Taxpayers face a bill 'of no more than €20m' for the underwhelming Papal visit
The final cost to the taxpayer of Pope Francis's visit will be "no greater than the €20m budget approved for the visit", according to the Office of Public Works (OPW).
The Dáil's spending watchdog, the Public Accounts Committee (PAC), has been told the bulk of the costs of the visit in August were incurred by the OPW and the Garda.
The OPW is responsible for the Phoenix Park, where the Pope said Mass to around 150,000 people rather than the half-million predicted, while the Garda had to dip into its overtime budget to provide security.
Expenditure details are contained in a letter sent to the PAC by Department of Public Expenditure boss Robert Watt.
He says the OPW has advised that spending incurred to date is €14.1m.
He writes that the Department of Justice said Garda costs are in the region of €5.2m with overtime accounting for €4m of this cost.
Garda Commissioner Drew Harris was asked about pressure on the Garda overtime budget at the Oireachtas justice committee.
He said the budget for overtime has been overspent this year and "corrective action had to be taken".
There are now restrictions on overtime for the rest of 2018, though Mr Harris said it is not an "absolute moratorium".
He said there is around €7.2m available to cover essential areas and for emergencies but the approval of senior management will be required to release the funds.

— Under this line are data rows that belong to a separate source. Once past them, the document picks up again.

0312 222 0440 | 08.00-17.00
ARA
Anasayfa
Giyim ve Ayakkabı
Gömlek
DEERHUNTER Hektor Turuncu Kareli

There is a reduction in the sum allocated to Garda overtime in next year's budget but it will be around €90m. Mr Harris said it has to be managed as overspends "suck money from other projects".
Separately, there have been calls for the Vatican to contribute towards the cost of excavating the remains of hundreds of children buried at the former mother and baby home at Tuam.
Minister Katherine Zappone's Department of Children has estimated that the cost of exhuming the remains from the sewage system near the former Bon Secours-run home is between €6m and €13m. The Bon Secours order has offered €2.5m towards the cost, which Sinn Féin leader Mary Lou McDonald claimed in the Dáil is "entirely inadequate".
Taoiseach Leo Varadkar said the Government had sought a higher contribution but added that the €2.5m "is what is forthcoming". He said the order was under no obligation to make a contribution.
But he added: "I want to make it very clear... that this is not a settlement. This is not an indemnity - it's an initial contribution to the cost."